City approves unique parcel agreement for repair shop
Officials get creative when faced with parcels divided by an alley and CID boundaries.
Four parcels, three business districts, two corridor improvement districts and one alley — all tied to one business — presented quite the story problem for city officials.
Due to a location technicality and a public alley, RJZ Land Holdings LLC sought approval to encumber all four properties at 846 E. Fulton St. as part of a condition of approval for the expansion of the existing company on the site and to prevent a separate sale or transfer in the future.

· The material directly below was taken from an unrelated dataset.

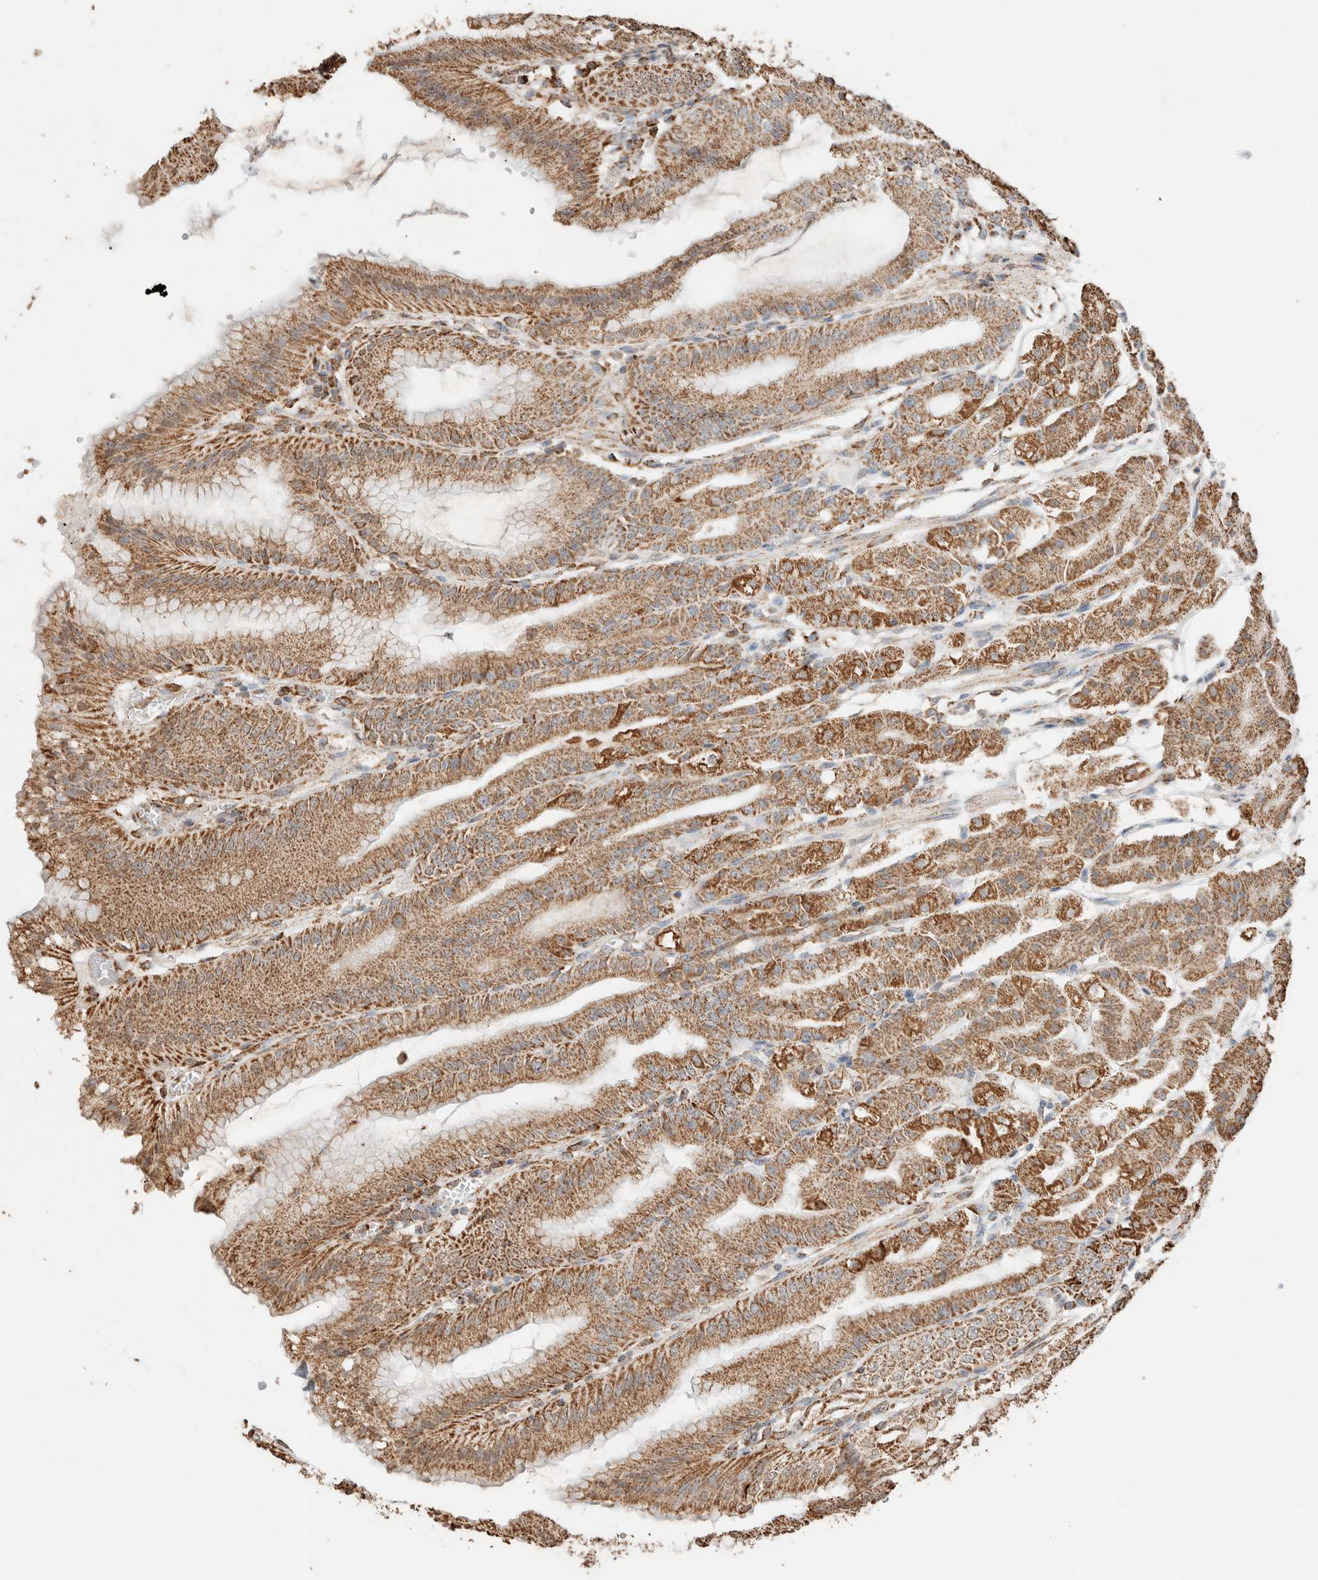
{"staining": {"intensity": "strong", "quantity": ">75%", "location": "cytoplasmic/membranous"}, "tissue": "stomach", "cell_type": "Glandular cells", "image_type": "normal", "snomed": [{"axis": "morphology", "description": "Normal tissue, NOS"}, {"axis": "topography", "description": "Stomach, lower"}], "caption": "An immunohistochemistry image of normal tissue is shown. Protein staining in brown shows strong cytoplasmic/membranous positivity in stomach within glandular cells.", "gene": "SDC2", "patient": {"sex": "male", "age": 71}}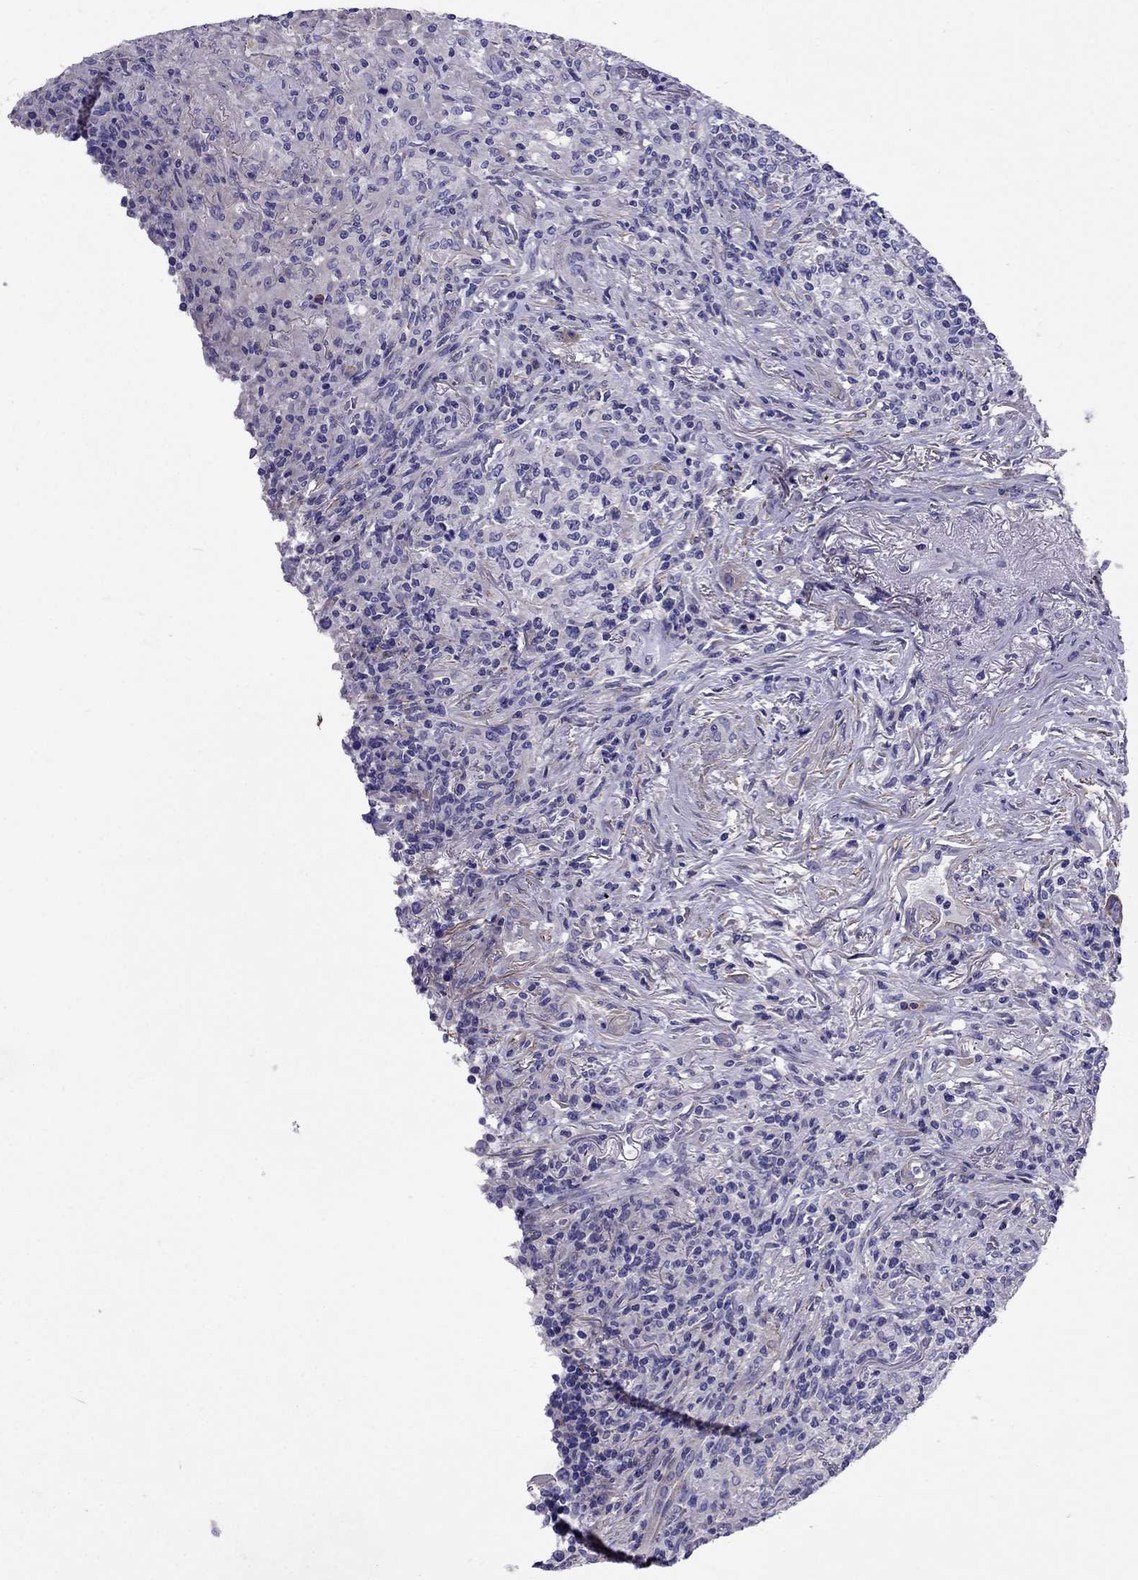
{"staining": {"intensity": "negative", "quantity": "none", "location": "none"}, "tissue": "lymphoma", "cell_type": "Tumor cells", "image_type": "cancer", "snomed": [{"axis": "morphology", "description": "Malignant lymphoma, non-Hodgkin's type, High grade"}, {"axis": "topography", "description": "Lung"}], "caption": "IHC of human high-grade malignant lymphoma, non-Hodgkin's type shows no positivity in tumor cells.", "gene": "GPR50", "patient": {"sex": "male", "age": 79}}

Community Automotive Repair is located on the four separate parcels of property bisected by the public alley and recently completed a two-story expansion project. As part of the expansion, the city previously had approved the rezoning of two residential properties to mixed-use commercial, and the Planning Commission approved a Special Land Use for the separate parcels with a request the parcels and vacated alley be consolidated into a single property.
City staff ultimately agreed to allow the four properties to be combined into two new parcels of property since the alley divided two properties to the east and two properties to the west.
When the Special Land Combination Application was submitted to the city, however, there was a snag.
During last week’s Committee of the Whole meeting, Suzanne Schulz, director of the city’s planning department, said it is a really confusing situation, despite the straightforward request.
“In the case of Community Automotive, they had the alley bisecting four parcels,” said Schulz. “We tried to require that they combine, and … as they were working through the process to do that, it was discovered the two front parcels fronting Fulton are in the Uptown CID and the back two are not.”
The Uptown CID, which is designed to support economic development and revitalization in the commercial district, includes properties fronting Lake Drive, Wealthy Street, Fulton Street and Cherry Street in the East Hills, Eastown and Fulton Heights business districts.
After a discussion on how to merge the parcels and whether it was necessary to revise the CID, city staff and the business owner’s attorney decided the easiest way to resolve the issue was a legal agreement encompassing all four properties.
The agreement would prevent current and future owners from selling or transferring each parcel individually, and essentially would accomplish the same purpose intended by the lot combination, according to a Jan. 12 city agenda memo.
“What we typically do through the planning approval process is require the parcels be combined because, over time — and we saw this with the foreclosure crisis — you might see a business with a parking lot next to it, and it is two separate parcels,” said Schulz. “They were auctioned separately so now they have different owners.”
The legal agreement, or Declaration of Restrictive Covenant, is between Ada-based limited liability company RJZ Land Holdings and the city of Grand Rapids. Through the agreement, the company agrees it shall not “individually give, sell, devise, transfer, or convey any one of the four parcels of property” unless it is sold or transferred as a single property.
The agreement is effective upon recording with the Kent County Register of Deeds until July 1, 2035, when it will automatically be extended for an additional 10 years, unless both parties agree to a change in the agreement.
“Basically, all this does by accepting this, is we are going to record it and have it formalized that these parcels are joined in some way,” said Schulz. “It is not our typical way of doing that, but they are joined in essence as one parcel so we don’t have problems in the future.”